Alors je me suis préoccupée. Elle ne m’a rien dit à moi tu sais, mais je la connaît bien ma petite fille! J’ai découvert qu’elle s’était mise à la colle avec les comédiens pour quitter le village une fois l’Allegro Coucourdo terminé. Oh pétan, mon sang n’as fait qu’un tour. Je suis allée voir Columnette pour qu’elle m’aide. Si la petite devais partir avec des estrangiers je préférais qu’elle parte avec des gens de confiance et un petit paquet de nous pour survivre. Après tout même si elle a épousé un Majastrois c’est une estrangière notre Columnette je savais qu’elle comprendrai, qu’elle m’aiderai. Et moi je ne voulais pas que Mioun sâche que je savais, elle n’aurait peut être pas eu le courage de me briser le coeur en pleine face. Je voulais qu’elle sâche qu’elle pourrait revenir quand elle le voudrait et surtout qu’elle n’ai pas mauvaise conscience ma pitchounette.
Parce que la vérité c’est que c’est nous les vieux qui la faisions partir en la fiançant trop tôt et contre son grè.
Et puis ces drames de mal-mariée ça m’a rapellé des choses.
Adélaïde pourra te raconter mieux ce qui s’est passé avec Honoré, elle s’en rends bien compte maintenant de leur cagade. Je le sais parce qu’hier au soir juste avant que je rejoigne Honoré derrière la taverne, elle est venue s’excuser d’avoir gâché ma vie et rendu son fils misérable en nous refusant nos fiançailles. L’intention était bonne mais comment dire... ça m’a fait une bello gambo. Alors je me suis dit que non ça n’arriverait pas à ma fille et que je préférais la perdre plutôt que de voir l’histoire se répéter encore.
J’en étais malade.
Et puis, Honoré aussi est venu me faire ses adieux et là la perspective du village sans Mioun et sans Honoré est devenue vite insupportable. Alors j’ai pris mon courage à deux mains et j’ai fait mon paquetage, glissé un mot à Honoré avant qu’il aille se coucher, parlé à Mioun et avec l’aide de Columnette et Pétoule nous avons organisé notre départ au petit matin.

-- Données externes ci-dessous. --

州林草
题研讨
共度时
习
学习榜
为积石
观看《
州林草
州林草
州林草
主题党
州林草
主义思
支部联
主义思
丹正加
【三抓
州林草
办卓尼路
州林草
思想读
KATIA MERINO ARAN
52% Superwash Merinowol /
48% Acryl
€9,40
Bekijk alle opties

Parce que du courage tu sais, il m’en a fallut quand même, j’avais de la tendresse pour toi et puis je te suis reconnaissante d’avoir pris bien soin de nous toutes ces années. Mais si la raison et l’honneur voulais que je reste ta femme, mon cœur partais avec Honoré et mes entrailles avec Mioun.
Aussi, comme pour nous faciliter la tâche, nos deux pères ont décidé de mourir dans la nuit précédant notre départ, leur façon à eux de nous donner leur bénédiction et de corriger une vie entière d’erreur parentale (le mien surtout). Au petit matin, envolé le vieux carcan des anciens. Mon pauvre père, Dieu ai son âme, il a pas travaillé un jour de sa vie et là un sursaut de courage il a fait tant d’efforts. Faut croire que ça l’a tué tè !
Restons assurés que les champs du paradis ne serons pas mieux labourés pour autant.
Nous ne reviendrons pas Césario. Ne fait pas de bêtise ça n’en vaut pas la peine et puis ne nous cherche pas vaï, il n’en viendrait rien de bon. Je te souhaite de tout cœur de trouver une bonne femme dévouée et qui t’aimera comme tu le mérites.
Au final comme dit mon beau frère, Jehan Thibault le tavergiste de Majastre (et poète à ses heures), les vieux ils y connaissent rien à l’amour, quand ils le font c’est doucement et mal.